The warm velvet of her lips presses my palm. A tiny spark shivers up my wrist. She looks at me quizzically.
“Place this in the palm of your left glove. It’ll work. You’ll see.” I entrust the rose petal to her with far more confidence than I actually feel. I’ve no idea whether what I’m doing is right or not. What if it doesn’t work? Will she have me sent to the Waste on principle?
“It had better,” she says.
She flounces back to her own rooms without further comment, and the maids descend again upon my hair. I look into my own eyes and I don’t like the haunted look I see there.
Hours later, steamed, plucked, scented, coiffed, and trussed like some sort of high-class chicken, I critique myself in the mirror. The maids fuss here and there over a stray curl or a ribboned sleeve, but I’m as perfect as they can make me. I hardly recognize myself. My hair glitters with everpowder and is so tall I’ve no idea how I’ll get through the door. I feel guilty and repulsed to know that sylphid bones have been dusted all over my hair, but there’s not much to be done about it. I hope Piskel will forgive me.
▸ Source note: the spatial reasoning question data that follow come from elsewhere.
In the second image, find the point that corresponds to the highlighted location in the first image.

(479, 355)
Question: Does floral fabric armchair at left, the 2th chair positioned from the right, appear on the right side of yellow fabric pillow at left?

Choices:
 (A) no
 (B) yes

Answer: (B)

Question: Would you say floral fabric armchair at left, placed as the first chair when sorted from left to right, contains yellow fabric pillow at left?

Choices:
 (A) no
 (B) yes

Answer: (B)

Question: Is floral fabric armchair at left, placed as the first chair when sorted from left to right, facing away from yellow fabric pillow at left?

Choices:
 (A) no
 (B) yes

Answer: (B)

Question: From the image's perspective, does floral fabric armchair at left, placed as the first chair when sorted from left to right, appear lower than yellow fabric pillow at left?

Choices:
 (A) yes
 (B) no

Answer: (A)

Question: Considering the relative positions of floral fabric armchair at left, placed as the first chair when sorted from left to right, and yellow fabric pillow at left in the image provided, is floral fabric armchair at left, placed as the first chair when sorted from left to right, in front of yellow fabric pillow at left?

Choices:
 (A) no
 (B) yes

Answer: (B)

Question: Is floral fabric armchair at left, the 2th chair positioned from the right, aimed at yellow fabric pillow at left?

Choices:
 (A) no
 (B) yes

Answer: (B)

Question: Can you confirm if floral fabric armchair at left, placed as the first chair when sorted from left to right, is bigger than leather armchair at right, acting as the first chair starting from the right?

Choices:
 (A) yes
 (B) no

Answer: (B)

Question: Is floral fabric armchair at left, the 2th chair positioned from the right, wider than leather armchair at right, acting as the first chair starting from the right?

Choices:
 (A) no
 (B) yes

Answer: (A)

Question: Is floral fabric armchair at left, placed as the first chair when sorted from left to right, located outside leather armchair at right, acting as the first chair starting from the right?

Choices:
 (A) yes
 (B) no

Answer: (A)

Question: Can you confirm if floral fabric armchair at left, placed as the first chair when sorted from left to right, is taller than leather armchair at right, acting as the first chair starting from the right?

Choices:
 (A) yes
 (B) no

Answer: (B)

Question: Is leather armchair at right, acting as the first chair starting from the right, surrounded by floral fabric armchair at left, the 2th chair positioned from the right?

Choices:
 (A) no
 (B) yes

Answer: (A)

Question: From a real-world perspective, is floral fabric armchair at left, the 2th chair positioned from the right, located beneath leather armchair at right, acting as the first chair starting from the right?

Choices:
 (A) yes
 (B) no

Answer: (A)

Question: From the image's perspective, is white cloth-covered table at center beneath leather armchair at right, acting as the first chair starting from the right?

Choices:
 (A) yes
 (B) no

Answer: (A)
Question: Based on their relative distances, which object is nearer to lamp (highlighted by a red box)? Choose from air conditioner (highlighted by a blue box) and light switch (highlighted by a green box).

Silver feathers swirl across my silk skirts. The Strix mask we saw in the shop is finished, festooned with onyxes and owl feathers. Part of me feels ridiculous, but another part cannot believe that this person I see is truly me. I hardly recognize myself in this deadly dangerous gown with its beguiling mask. Would anyone else? Would Hal? I lift my chin. He hasn’t seen fit to contact me. So much for his reassurance that he would come find me. Perhaps tonight I will meet my future husband.
I don’t like the hitch in my heart as I think of that possibility.
The maids leave me at the foot of the staircase, and I’m looking around bemusedly at the gold-framed portraits of Virulens gone by when I hear a flutter at the top of the stairs. Lucy comes down and her Phoenix-feather gown is so blue it nearly blinds me.